◆ **What needs to be done**: Copy out the text of every item below word for word, leaving the pictures out of your answer.

◆ **Data**:
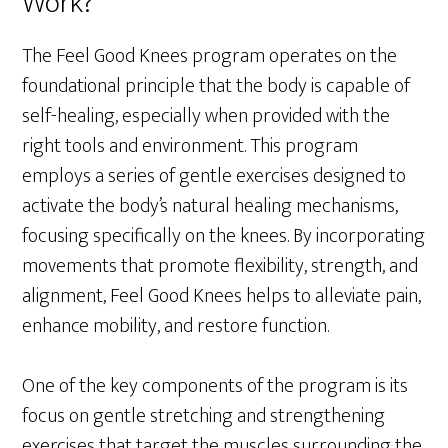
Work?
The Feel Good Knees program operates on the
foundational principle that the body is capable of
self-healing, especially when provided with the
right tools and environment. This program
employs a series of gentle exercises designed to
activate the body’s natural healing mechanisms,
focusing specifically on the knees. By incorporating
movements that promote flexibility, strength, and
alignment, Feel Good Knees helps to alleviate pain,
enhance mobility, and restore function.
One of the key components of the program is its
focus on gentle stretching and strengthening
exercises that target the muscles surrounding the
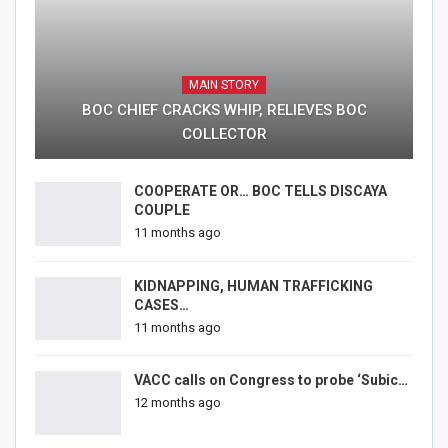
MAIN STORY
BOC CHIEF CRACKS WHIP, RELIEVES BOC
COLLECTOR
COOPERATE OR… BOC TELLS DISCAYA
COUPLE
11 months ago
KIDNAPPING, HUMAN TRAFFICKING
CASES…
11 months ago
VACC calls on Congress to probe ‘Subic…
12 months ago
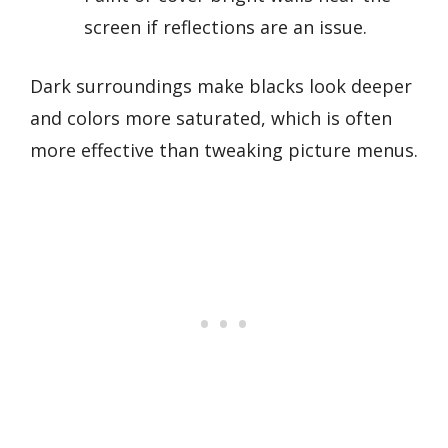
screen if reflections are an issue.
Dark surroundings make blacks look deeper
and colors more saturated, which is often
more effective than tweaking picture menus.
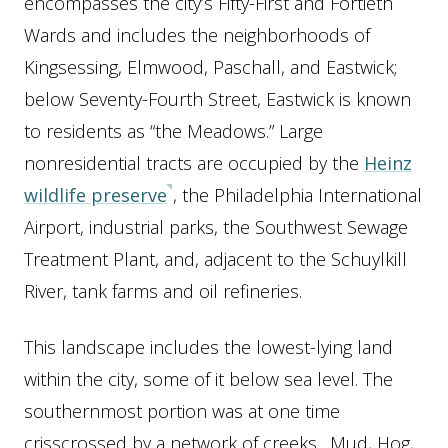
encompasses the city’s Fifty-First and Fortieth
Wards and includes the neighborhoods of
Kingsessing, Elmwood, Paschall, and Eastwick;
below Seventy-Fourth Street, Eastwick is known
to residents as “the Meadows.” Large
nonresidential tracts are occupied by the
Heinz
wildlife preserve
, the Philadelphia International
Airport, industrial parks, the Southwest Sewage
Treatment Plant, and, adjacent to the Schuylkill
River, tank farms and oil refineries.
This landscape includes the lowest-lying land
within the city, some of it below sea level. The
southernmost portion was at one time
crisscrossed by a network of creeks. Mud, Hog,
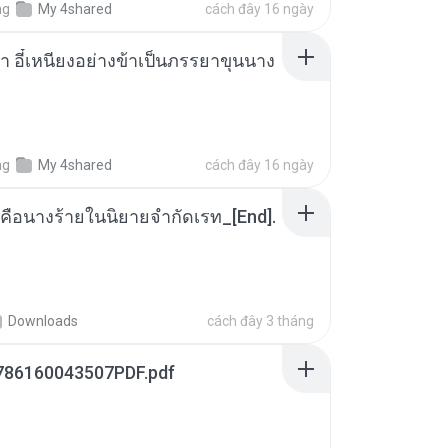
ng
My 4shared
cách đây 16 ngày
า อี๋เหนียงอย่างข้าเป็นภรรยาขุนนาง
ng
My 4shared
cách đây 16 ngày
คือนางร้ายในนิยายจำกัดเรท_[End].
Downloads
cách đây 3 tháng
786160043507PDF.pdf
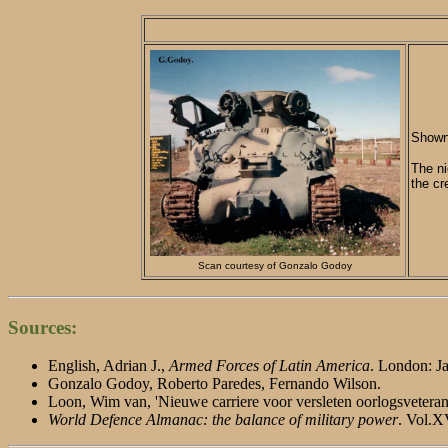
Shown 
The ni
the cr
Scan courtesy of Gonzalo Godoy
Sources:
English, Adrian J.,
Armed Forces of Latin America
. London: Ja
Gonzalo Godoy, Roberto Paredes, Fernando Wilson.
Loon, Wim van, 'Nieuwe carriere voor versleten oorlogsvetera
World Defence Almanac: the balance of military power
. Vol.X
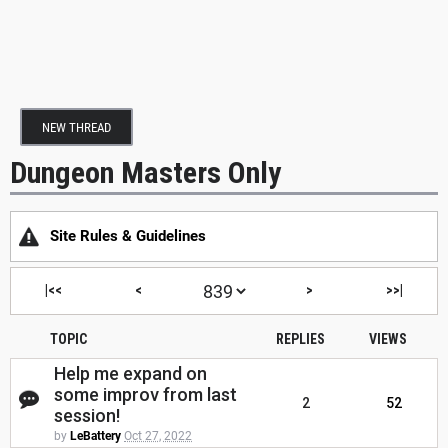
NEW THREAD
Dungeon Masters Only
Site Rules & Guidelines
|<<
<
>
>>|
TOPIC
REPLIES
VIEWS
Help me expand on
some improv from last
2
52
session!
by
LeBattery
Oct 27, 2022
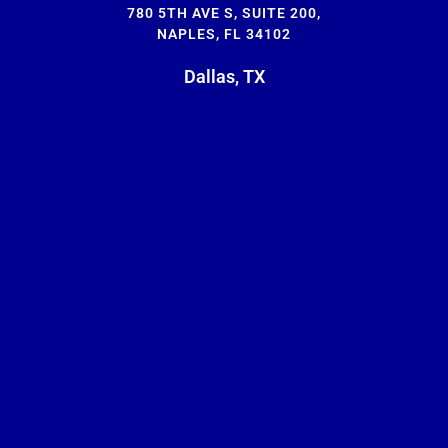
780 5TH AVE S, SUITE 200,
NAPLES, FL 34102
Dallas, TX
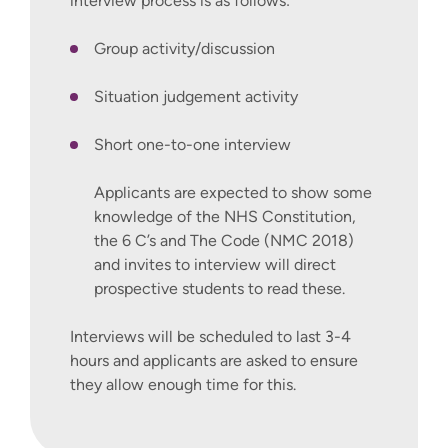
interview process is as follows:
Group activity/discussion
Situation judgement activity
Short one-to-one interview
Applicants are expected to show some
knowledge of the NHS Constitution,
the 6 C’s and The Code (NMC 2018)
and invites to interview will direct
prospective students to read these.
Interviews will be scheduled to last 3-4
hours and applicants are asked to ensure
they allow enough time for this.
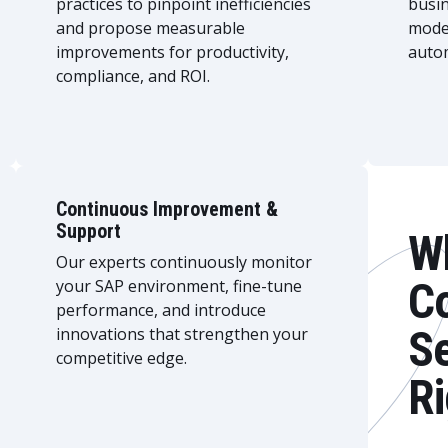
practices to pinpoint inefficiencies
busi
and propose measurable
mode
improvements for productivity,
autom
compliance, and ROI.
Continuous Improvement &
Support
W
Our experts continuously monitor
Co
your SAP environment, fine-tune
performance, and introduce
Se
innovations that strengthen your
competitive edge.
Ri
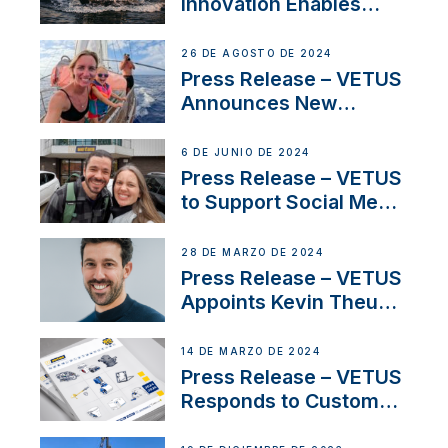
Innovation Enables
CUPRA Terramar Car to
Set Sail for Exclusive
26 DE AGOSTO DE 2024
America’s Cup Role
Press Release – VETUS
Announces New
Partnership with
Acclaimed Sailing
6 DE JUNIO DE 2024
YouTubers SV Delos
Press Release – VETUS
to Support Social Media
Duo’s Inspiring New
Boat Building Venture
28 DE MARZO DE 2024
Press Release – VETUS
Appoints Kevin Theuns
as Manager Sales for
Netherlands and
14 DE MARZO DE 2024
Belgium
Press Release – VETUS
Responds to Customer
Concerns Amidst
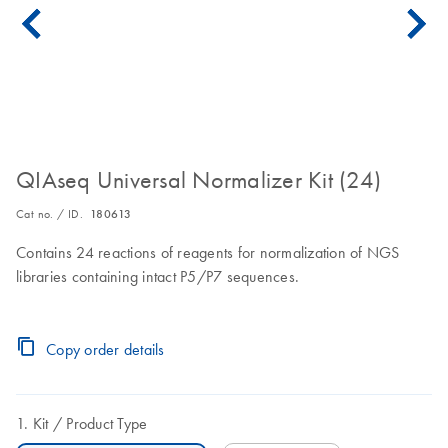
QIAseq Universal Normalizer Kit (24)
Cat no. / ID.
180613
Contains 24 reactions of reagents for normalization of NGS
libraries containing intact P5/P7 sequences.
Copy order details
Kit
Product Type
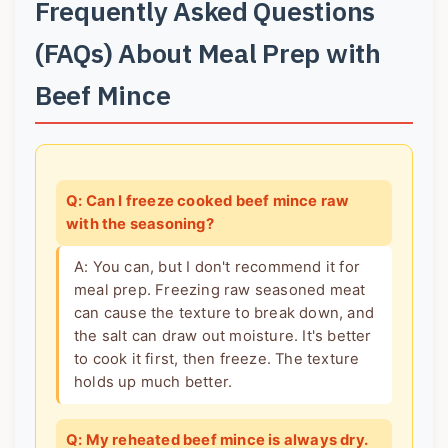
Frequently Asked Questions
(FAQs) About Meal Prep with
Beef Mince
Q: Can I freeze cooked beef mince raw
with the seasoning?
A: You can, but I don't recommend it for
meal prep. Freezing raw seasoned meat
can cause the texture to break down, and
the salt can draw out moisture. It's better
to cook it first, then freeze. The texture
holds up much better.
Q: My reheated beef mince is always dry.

◆ **Task output**:
Work?
The Feel Good Knees program operates on the
foundational principle that the body is capable of
self-healing, especially when provided with the
right tools and environment. This program
employs a series of gentle exercises designed to
activate the body’s natural healing mechanisms,
focusing specifically on the knees. By incorporating
movements that promote flexibility, strength, and
alignment, Feel Good Knees helps to alleviate pain,
enhance mobility, and restore function.
One of the key components of the program is its
focus on gentle stretching and strengthening
exercises that target the muscles surrounding the
MAIN STORY
BOC CHIEF CRACKS WHIP, RELIEVES BOC
COLLECTOR
COOPERATE OR… BOC TELLS DISCAYA
COUPLE
11 months ago
KIDNAPPING, HUMAN TRAFFICKING
CASES…
11 months ago
VACC calls on Congress to probe ‘Subic…
12 months ago
screen if reflections are an issue.
Dark surroundings make blacks look deeper
and colors more saturated, which is often
more effective than tweaking picture menus.
encompasses the city’s Fifty-First and Fortieth
Wards and includes the neighborhoods of
Kingsessing, Elmwood, Paschall, and Eastwick;
below Seventy-Fourth Street, Eastwick is known
to residents as “the Meadows.” Large
nonresidential tracts are occupied by the
Heinz
wildlife preserve
, the Philadelphia International
Airport, industrial parks, the Southwest Sewage
Treatment Plant, and, adjacent to the Schuylkill
River, tank farms and oil refineries.
This landscape includes the lowest-lying land
within the city, some of it below sea level. The
southernmost portion was at one time
crisscrossed by a network of creeks. Mud, Hog,
ng
My 4shared
cách đây 16 ngày
า อี๋เหนียงอย่างข้าเป็นภรรยาขุนนาง
ng
My 4shared
cách đây 16 ngày
คือนางร้ายในนิยายจำกัดเรท_[End].
Downloads
cách đây 3 tháng
786160043507PDF.pdf
Shown 
The ni
the cr
Scan courtesy of Gonzalo Godoy
Sources:
English, Adrian J.,
Armed Forces of Latin America
. London: Ja
Gonzalo Godoy, Roberto Paredes, Fernando Wilson.
Loon, Wim van, 'Nieuwe carriere voor versleten oorlogsvetera
World Defence Almanac: the balance of military power
. Vol.X
NEW THREAD
Dungeon Masters Only
Site Rules & Guidelines
|<<
<
>
>>|
TOPIC
REPLIES
VIEWS
Help me expand on
some improv from last
2
52
session!
by
LeBattery
Oct 27, 2022
780 5TH AVE S, SUITE 200,
NAPLES, FL 34102
Dallas, TX
interview process is as follows:
Group activity/discussion
Situation judgement activity
Short one-to-one interview
Applicants are expected to show some
knowledge of the NHS Constitution,
the 6 C’s and The Code (NMC 2018)
and invites to interview will direct
prospective students to read these.
Interviews will be scheduled to last 3-4
hours and applicants are asked to ensure
they allow enough time for this.
practices to pinpoint inefficiencies
busi
and propose measurable
mode
improvements for productivity,
autom
compliance, and ROI.
Continuous Improvement &
Support
W
Our experts continuously monitor
Co
your SAP environment, fine-tune
performance, and introduce
Se
innovations that strengthen your
competitive edge.
Ri
Innovation Enables
CUPRA Terramar Car to
Set Sail for Exclusive
26 DE AGOSTO DE 2024
America’s Cup Role
Press Release – VETUS
Announces New
Partnership with
Acclaimed Sailing
6 DE JUNIO DE 2024
YouTubers SV Delos
Press Release – VETUS
to Support Social Media
Duo’s Inspiring New
Boat Building Venture
28 DE MARZO DE 2024
Press Release – VETUS
Appoints Kevin Theuns
as Manager Sales for
Netherlands and
14 DE MARZO DE 2024
Belgium
Press Release – VETUS
Responds to Customer
Concerns Amidst
QIAseq Universal Normalizer Kit (24)
Cat no. / ID.
180613
Contains 24 reactions of reagents for normalization of NGS
libraries containing intact P5/P7 sequences.
Copy order details
Kit
Product Type
Frequently Asked Questions
(FAQs) About Meal Prep with
Beef Mince
Q: Can I freeze cooked beef mince raw
with the seasoning?
A: You can, but I don't recommend it for
meal prep. Freezing raw seasoned meat
can cause the texture to break down, and
the salt can draw out moisture. It's better
to cook it first, then freeze. The texture
holds up much better.
Q: My reheated beef mince is always dry.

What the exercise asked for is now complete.